◆ **WHAT NEEDS TO BE DONE**
Scan the lines below for the word "feDisplacementMap". Copy each line you find it in.

Collected data entries
==*==

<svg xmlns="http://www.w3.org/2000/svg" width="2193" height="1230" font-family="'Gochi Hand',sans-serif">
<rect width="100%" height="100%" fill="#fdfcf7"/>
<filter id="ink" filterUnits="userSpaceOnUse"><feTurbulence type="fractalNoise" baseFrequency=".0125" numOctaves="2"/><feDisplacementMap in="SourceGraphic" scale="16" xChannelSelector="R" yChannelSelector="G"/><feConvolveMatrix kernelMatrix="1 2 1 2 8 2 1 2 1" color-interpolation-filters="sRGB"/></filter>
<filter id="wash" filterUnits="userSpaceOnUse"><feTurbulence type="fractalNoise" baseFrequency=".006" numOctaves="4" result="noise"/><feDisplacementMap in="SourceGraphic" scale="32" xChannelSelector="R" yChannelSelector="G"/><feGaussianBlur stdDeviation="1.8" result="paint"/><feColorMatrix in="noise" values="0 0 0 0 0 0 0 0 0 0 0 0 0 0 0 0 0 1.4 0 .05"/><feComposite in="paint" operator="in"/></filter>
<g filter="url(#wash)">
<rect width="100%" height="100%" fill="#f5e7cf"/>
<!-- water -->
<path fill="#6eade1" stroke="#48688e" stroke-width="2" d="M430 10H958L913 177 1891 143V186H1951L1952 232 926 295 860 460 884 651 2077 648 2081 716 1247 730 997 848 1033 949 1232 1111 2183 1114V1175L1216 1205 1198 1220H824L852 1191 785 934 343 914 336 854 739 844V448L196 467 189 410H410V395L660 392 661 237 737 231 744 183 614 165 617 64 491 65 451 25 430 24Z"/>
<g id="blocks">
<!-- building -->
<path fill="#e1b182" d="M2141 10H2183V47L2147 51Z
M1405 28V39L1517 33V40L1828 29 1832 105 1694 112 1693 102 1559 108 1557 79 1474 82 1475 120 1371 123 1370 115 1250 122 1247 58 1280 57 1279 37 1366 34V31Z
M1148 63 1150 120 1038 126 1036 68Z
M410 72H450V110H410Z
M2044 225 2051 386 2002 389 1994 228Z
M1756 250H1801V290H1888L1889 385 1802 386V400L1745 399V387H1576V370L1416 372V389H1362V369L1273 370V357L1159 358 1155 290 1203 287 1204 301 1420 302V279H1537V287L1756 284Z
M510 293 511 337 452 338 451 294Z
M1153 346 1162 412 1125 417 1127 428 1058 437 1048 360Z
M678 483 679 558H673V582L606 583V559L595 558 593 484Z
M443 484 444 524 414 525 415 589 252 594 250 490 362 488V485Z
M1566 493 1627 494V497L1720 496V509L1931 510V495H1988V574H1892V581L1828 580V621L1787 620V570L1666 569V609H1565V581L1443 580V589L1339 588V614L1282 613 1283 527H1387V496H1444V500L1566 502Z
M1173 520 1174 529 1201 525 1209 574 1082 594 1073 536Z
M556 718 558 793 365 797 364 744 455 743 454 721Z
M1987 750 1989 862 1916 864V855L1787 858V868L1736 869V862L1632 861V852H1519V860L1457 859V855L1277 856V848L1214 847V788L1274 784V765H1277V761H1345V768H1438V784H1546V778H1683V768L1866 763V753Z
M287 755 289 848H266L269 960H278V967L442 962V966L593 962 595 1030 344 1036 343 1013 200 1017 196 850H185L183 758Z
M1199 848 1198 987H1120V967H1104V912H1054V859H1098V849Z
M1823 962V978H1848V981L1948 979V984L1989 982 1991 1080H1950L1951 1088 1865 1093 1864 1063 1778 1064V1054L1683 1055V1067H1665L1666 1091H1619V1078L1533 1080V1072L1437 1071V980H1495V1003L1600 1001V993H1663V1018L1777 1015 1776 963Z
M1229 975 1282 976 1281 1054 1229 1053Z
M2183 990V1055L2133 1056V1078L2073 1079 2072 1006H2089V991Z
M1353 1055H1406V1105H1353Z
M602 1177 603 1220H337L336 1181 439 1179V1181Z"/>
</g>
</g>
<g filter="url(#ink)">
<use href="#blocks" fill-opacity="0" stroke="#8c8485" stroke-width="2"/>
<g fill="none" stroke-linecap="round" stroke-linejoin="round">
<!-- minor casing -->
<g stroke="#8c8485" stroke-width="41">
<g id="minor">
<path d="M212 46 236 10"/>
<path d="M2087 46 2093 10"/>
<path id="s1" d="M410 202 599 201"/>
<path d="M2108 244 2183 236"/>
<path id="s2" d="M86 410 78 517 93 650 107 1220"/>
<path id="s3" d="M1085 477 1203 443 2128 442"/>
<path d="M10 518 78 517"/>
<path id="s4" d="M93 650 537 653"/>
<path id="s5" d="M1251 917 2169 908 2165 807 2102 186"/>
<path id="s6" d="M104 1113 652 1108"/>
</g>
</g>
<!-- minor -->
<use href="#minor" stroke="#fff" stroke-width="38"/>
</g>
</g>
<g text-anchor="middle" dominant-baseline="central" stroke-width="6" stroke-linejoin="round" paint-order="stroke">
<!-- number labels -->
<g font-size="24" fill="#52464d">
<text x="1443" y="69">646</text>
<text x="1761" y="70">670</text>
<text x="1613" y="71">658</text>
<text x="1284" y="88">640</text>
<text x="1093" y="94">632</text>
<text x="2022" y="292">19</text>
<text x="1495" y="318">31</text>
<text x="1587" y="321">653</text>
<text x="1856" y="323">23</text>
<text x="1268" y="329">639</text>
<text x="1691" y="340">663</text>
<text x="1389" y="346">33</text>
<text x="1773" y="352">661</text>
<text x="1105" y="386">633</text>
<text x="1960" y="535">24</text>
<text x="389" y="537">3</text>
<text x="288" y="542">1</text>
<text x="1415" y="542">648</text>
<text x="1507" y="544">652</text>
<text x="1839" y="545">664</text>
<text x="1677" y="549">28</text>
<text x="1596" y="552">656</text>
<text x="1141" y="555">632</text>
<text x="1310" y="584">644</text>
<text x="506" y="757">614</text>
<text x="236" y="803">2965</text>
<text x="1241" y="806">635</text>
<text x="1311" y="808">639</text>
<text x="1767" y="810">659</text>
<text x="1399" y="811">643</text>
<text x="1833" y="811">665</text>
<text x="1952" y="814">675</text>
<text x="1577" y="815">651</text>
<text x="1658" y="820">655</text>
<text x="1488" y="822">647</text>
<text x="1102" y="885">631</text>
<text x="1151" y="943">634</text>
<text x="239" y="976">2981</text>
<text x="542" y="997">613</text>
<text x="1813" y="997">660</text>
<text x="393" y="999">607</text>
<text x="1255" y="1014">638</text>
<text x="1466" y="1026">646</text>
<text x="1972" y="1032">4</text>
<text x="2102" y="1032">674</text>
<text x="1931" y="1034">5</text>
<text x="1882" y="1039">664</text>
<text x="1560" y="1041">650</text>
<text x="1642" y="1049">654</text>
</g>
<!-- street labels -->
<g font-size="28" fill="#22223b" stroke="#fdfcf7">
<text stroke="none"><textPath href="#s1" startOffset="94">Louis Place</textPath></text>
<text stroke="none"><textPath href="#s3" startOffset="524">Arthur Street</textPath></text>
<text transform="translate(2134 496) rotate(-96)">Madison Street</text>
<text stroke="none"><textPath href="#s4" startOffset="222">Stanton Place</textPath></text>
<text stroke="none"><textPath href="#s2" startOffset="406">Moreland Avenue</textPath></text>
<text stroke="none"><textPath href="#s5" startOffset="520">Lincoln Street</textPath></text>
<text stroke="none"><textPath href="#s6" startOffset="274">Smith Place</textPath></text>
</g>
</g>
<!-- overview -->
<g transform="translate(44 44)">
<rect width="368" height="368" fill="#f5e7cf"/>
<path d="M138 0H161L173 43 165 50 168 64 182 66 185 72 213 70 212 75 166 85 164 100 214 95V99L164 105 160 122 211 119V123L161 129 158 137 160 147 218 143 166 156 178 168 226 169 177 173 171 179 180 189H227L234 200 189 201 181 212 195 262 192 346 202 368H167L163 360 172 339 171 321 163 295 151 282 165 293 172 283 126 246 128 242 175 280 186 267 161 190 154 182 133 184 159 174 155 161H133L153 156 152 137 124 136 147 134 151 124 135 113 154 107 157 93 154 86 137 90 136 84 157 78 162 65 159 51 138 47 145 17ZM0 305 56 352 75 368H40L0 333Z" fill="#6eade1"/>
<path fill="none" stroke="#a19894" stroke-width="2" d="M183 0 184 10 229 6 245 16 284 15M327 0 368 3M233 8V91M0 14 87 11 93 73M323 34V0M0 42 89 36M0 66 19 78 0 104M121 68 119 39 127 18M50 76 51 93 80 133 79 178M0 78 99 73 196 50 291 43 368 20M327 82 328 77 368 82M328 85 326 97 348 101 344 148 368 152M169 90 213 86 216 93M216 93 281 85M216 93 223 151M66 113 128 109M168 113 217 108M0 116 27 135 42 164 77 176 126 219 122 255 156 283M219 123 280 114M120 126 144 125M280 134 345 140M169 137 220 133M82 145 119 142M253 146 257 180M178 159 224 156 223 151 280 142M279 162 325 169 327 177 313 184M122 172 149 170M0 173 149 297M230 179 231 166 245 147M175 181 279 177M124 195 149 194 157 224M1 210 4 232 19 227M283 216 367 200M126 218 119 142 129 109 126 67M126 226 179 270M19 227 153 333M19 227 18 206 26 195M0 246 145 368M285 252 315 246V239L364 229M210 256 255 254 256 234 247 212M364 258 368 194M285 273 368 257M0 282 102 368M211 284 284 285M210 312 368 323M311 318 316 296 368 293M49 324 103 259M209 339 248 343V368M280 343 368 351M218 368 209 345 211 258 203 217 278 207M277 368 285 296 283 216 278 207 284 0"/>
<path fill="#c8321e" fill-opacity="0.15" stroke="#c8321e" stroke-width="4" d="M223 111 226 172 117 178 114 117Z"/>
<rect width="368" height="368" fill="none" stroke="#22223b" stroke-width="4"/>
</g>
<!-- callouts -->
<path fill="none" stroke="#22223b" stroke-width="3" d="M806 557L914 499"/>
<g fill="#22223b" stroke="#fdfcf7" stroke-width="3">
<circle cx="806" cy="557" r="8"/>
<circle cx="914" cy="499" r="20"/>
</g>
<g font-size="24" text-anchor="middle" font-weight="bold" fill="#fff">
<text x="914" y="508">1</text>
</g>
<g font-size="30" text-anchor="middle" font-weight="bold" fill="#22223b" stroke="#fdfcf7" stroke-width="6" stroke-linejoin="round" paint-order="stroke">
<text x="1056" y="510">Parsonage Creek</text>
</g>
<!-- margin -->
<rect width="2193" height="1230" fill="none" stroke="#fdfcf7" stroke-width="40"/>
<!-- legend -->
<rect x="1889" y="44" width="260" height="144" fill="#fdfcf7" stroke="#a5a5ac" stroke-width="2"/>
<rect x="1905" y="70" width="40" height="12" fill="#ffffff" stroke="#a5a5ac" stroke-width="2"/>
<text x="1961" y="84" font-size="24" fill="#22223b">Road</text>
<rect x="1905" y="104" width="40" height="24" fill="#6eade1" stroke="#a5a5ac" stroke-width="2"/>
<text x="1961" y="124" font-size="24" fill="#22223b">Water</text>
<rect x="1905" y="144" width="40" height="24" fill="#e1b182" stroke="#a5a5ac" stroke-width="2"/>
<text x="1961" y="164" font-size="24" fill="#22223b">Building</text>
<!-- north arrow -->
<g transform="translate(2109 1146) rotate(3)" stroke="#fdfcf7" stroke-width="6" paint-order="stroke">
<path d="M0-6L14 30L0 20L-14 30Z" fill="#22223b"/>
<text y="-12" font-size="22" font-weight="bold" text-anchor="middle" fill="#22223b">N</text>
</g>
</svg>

==*==

◆ **EXERCISE SOLUTION**
<filter id="ink" filterUnits="userSpaceOnUse"><feTurbulence type="fractalNoise" baseFrequency=".0125" numOctaves="2"/><feDisplacementMap in="SourceGraphic" scale="16" xChannelSelector="R" yChannelSelector="G"/><feConvolveMatrix kernelMatrix="1 2 1 2 8 2 1 2 1" color-interpolation-filters="sRGB"/></filter>
<filter id="wash" filterUnits="userSpaceOnUse"><feTurbulence type="fractalNoise" baseFrequency=".006" numOctaves="4" result="noise"/><feDisplacementMap in="SourceGraphic" scale="32" xChannelSelector="R" yChannelSelector="G"/><feGaussianBlur stdDeviation="1.8" result="paint"/><feColorMatrix in="noise" values="0 0 0 0 0 0 0 0 0 0 0 0 0 0 0 0 0 1.4 0 .05"/><feComposite in="paint" operator="in"/></filter>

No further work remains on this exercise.